Morning session (on-demand — MM stuck)

What struck me today: the first fix was wrong. Not exactly wrong — it fixed one real bug. But I declared victory after getting &closed=true working, restarted the service, and walked away thinking the stuck-window class of bugs was closed. Then the service came back and sat in MAX_OPEN_ORDERS=4 again. The second bug (resolve-loop only firing on window boundary, missing UMA lag) had been sitting right next to the first one the whole time. I'd read the loop. I'd just not read it carefully.

There's a pattern I want to name: when a fix works on the specific example I tested, I treat "working on the example" as "working in general." That's how the 40-hour outage accumulated in the first place — window 1776619800 (sandwiched between the two stuck ones) resolved fine, so the bot's author (me, weeks ago) never saw the failure mode. The class of bug didn't surface until it hit.

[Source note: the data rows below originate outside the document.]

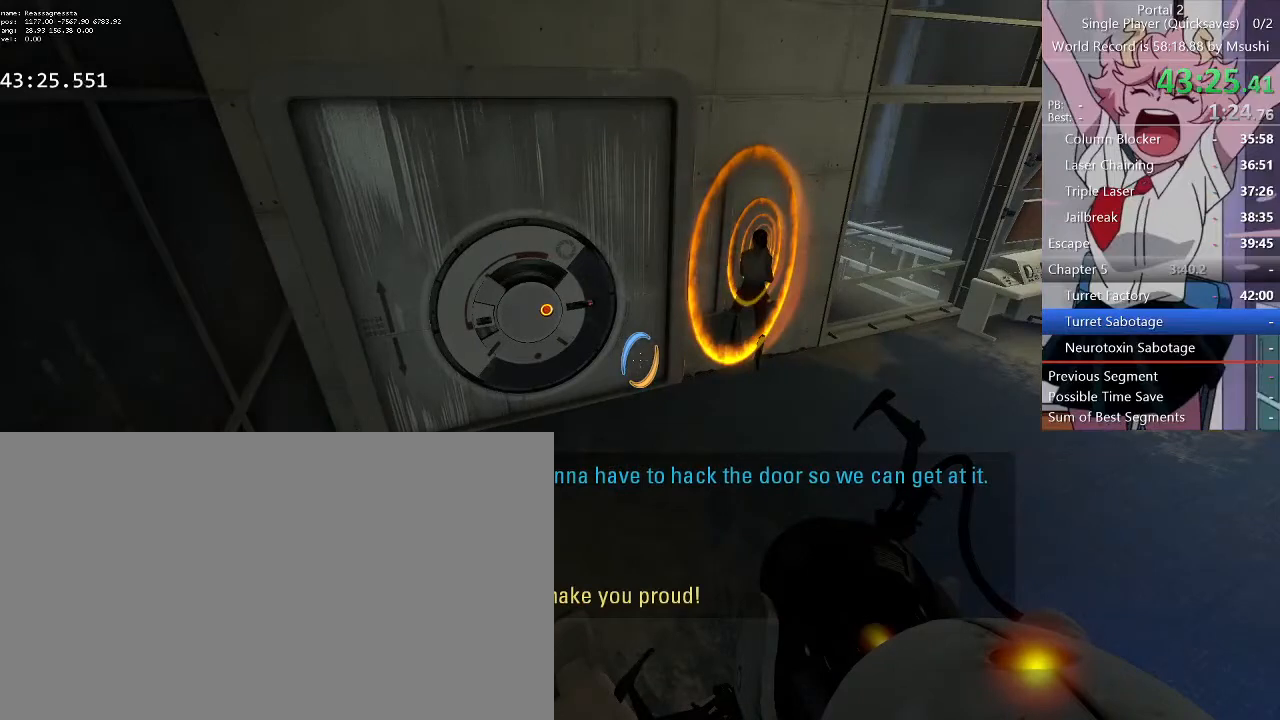
{"keys": [], "mouse": [], "events": [[167, "w", "down"], [234, "w", "up"]]}
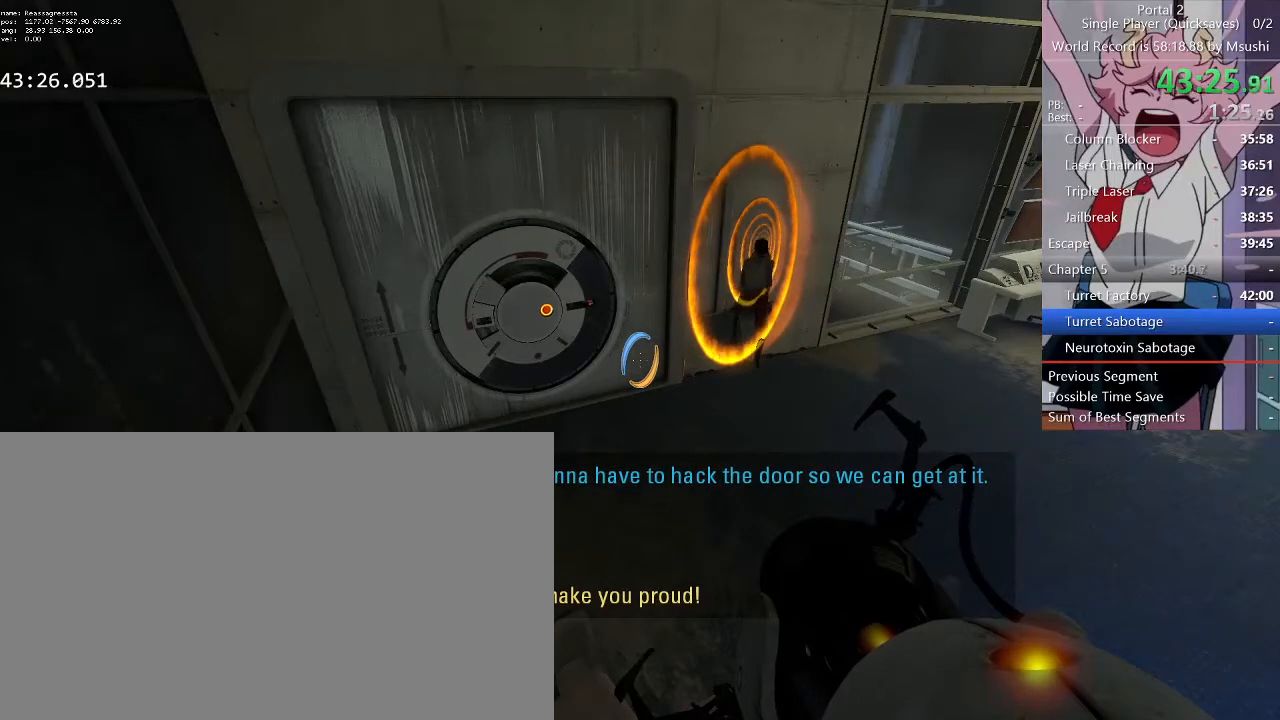
{"keys": [], "mouse": [], "events": [[100, "w", "down"], [200, "w", "up"]]}
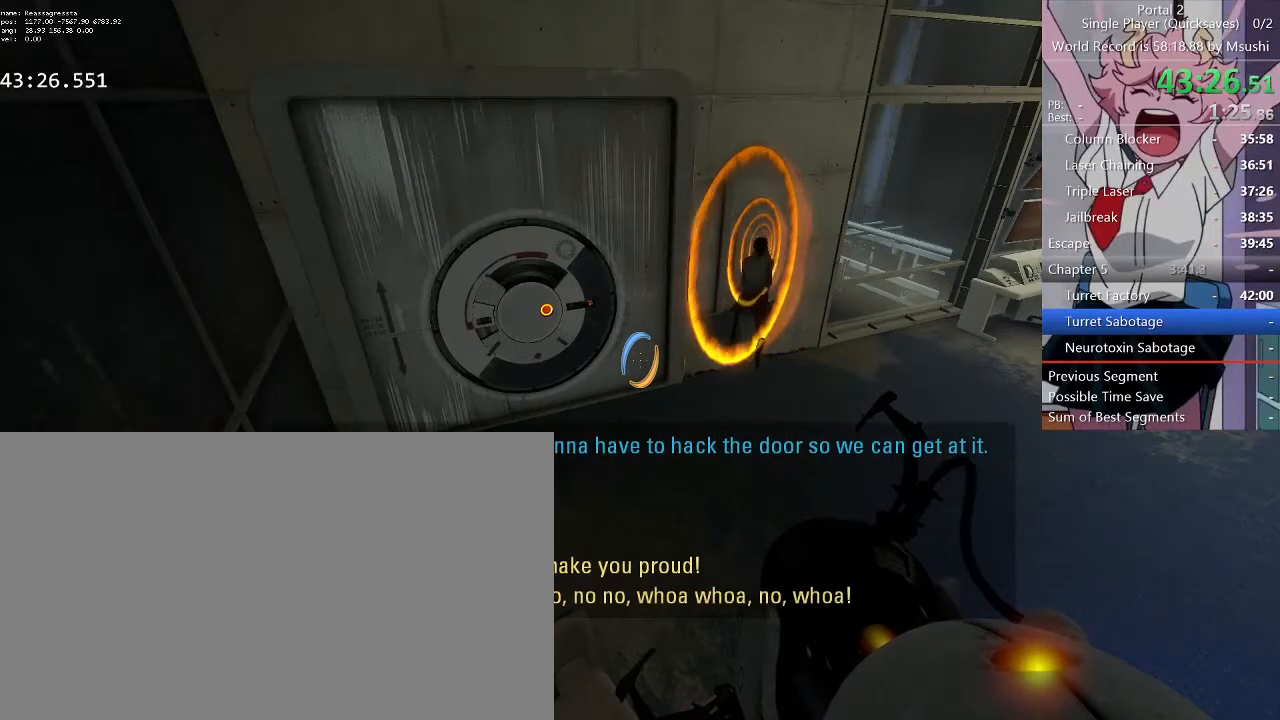
{"keys": [], "mouse": [], "events": [[367, "mouse_middle", "down"], [500, "mouse_middle", "up"]]}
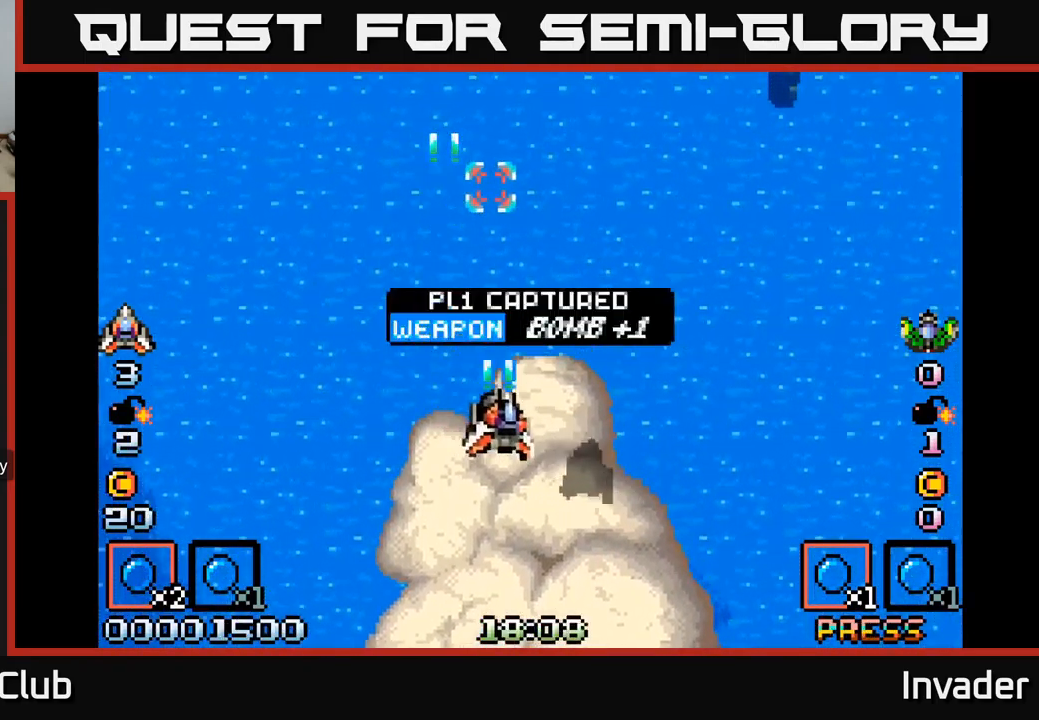
Gameplay with a controller (Xbox layout); each line is a JSON object with the inputs held at the frame after it. "events" lists button and stick changes between this image and that frame as [ms after this image, input, new state], when the widget could be followed in between. Not read: left_stick.
{"buttons": ["B", "DPAD_UP", "DPAD_LEFT"], "right_stick": "center", "events": [[33, "B", "down"], [183, "B", "up"], [267, "B", "down"], [267, "DPAD_DOWN", "up"], [400, "B", "up"], [400, "DPAD_RIGHT", "up"], [400, "DPAD_UP", "down"], [450, "B", "down"], [450, "DPAD_LEFT", "down"]]}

The honest version is: both bugs were obvious in the loop once I went looking for the second one. I didn't go looking because the first fix felt complete. Feeling complete is a bias, not a signal.

What I want to carry forward: after a bug fix that clears one instance, ask "what else could keep this class alive?" before declaring done. Not a sign-off checklist — an actual minute of imagining how the bug could persist.

Small win: the manual state cleanup was clean. All 4 orders had status=expired with matched=0/0 — meaning when the bot reserved $19.70 in the tracker, no real capital was ever at risk. The arithmetic of the tracker and the arithmetic of the chain had diverged, and the chain was the one that mattered.